● EXERCISE DIRECTIONS
Rewrite the material below, changing every "pose" to "view" and leaving everything else untouched.

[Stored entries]
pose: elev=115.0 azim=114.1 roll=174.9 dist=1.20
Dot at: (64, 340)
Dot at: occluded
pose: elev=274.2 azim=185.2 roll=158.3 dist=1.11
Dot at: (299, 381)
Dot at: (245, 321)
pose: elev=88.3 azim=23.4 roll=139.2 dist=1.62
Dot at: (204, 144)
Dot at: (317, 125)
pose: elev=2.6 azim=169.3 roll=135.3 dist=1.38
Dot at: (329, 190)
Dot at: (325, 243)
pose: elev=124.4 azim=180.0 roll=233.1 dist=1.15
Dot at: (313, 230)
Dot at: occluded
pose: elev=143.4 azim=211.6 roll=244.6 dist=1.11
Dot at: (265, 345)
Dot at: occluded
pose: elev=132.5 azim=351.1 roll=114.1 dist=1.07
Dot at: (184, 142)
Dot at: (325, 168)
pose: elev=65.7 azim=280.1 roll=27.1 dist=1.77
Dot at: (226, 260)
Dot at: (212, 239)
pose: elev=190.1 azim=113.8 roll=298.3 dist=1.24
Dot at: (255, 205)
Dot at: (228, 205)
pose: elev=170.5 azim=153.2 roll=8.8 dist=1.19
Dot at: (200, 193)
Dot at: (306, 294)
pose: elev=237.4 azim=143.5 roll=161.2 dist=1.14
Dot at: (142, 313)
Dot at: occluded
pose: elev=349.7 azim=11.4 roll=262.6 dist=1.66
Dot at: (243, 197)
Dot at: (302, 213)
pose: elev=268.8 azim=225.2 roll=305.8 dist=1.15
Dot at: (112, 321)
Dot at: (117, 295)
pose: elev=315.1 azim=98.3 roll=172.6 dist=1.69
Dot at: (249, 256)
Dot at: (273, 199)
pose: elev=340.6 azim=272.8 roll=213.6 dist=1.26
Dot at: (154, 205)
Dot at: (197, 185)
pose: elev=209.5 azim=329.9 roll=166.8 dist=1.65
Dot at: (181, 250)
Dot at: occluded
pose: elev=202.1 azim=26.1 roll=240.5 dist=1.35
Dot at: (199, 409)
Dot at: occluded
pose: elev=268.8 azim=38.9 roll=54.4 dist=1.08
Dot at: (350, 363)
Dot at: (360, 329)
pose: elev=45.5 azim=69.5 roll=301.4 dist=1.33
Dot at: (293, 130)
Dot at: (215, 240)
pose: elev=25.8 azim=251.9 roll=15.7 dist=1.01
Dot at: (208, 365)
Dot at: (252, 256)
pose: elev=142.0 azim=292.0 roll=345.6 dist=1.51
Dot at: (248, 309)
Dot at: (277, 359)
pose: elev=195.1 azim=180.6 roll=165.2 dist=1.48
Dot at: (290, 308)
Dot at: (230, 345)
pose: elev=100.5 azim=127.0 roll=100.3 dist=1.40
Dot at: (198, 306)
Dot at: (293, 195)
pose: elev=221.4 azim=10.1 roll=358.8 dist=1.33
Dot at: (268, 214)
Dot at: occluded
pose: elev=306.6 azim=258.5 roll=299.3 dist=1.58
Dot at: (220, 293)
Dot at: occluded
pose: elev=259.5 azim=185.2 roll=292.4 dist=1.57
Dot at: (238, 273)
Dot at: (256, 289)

● WRITTEN SOLUTION
view: elev=115.0 azim=114.1 roll=174.9 dist=1.20
Dot at: (64, 340)
Dot at: occluded
view: elev=274.2 azim=185.2 roll=158.3 dist=1.11
Dot at: (299, 381)
Dot at: (245, 321)
view: elev=88.3 azim=23.4 roll=139.2 dist=1.62
Dot at: (204, 144)
Dot at: (317, 125)
view: elev=2.6 azim=169.3 roll=135.3 dist=1.38
Dot at: (329, 190)
Dot at: (325, 243)
view: elev=124.4 azim=180.0 roll=233.1 dist=1.15
Dot at: (313, 230)
Dot at: occluded
view: elev=143.4 azim=211.6 roll=244.6 dist=1.11
Dot at: (265, 345)
Dot at: occluded
view: elev=132.5 azim=351.1 roll=114.1 dist=1.07
Dot at: (184, 142)
Dot at: (325, 168)
view: elev=65.7 azim=280.1 roll=27.1 dist=1.77
Dot at: (226, 260)
Dot at: (212, 239)
view: elev=190.1 azim=113.8 roll=298.3 dist=1.24
Dot at: (255, 205)
Dot at: (228, 205)
view: elev=170.5 azim=153.2 roll=8.8 dist=1.19
Dot at: (200, 193)
Dot at: (306, 294)
view: elev=237.4 azim=143.5 roll=161.2 dist=1.14
Dot at: (142, 313)
Dot at: occluded
view: elev=349.7 azim=11.4 roll=262.6 dist=1.66
Dot at: (243, 197)
Dot at: (302, 213)
view: elev=268.8 azim=225.2 roll=305.8 dist=1.15
Dot at: (112, 321)
Dot at: (117, 295)
view: elev=315.1 azim=98.3 roll=172.6 dist=1.69
Dot at: (249, 256)
Dot at: (273, 199)
view: elev=340.6 azim=272.8 roll=213.6 dist=1.26
Dot at: (154, 205)
Dot at: (197, 185)
view: elev=209.5 azim=329.9 roll=166.8 dist=1.65
Dot at: (181, 250)
Dot at: occluded
view: elev=202.1 azim=26.1 roll=240.5 dist=1.35
Dot at: (199, 409)
Dot at: occluded
view: elev=268.8 azim=38.9 roll=54.4 dist=1.08
Dot at: (350, 363)
Dot at: (360, 329)
view: elev=45.5 azim=69.5 roll=301.4 dist=1.33
Dot at: (293, 130)
Dot at: (215, 240)
view: elev=25.8 azim=251.9 roll=15.7 dist=1.01
Dot at: (208, 365)
Dot at: (252, 256)
view: elev=142.0 azim=292.0 roll=345.6 dist=1.51
Dot at: (248, 309)
Dot at: (277, 359)
view: elev=195.1 azim=180.6 roll=165.2 dist=1.48
Dot at: (290, 308)
Dot at: (230, 345)
view: elev=100.5 azim=127.0 roll=100.3 dist=1.40
Dot at: (198, 306)
Dot at: (293, 195)
view: elev=221.4 azim=10.1 roll=358.8 dist=1.33
Dot at: (268, 214)
Dot at: occluded
view: elev=306.6 azim=258.5 roll=299.3 dist=1.58
Dot at: (220, 293)
Dot at: occluded
view: elev=259.5 azim=185.2 roll=292.4 dist=1.57
Dot at: (238, 273)
Dot at: (256, 289)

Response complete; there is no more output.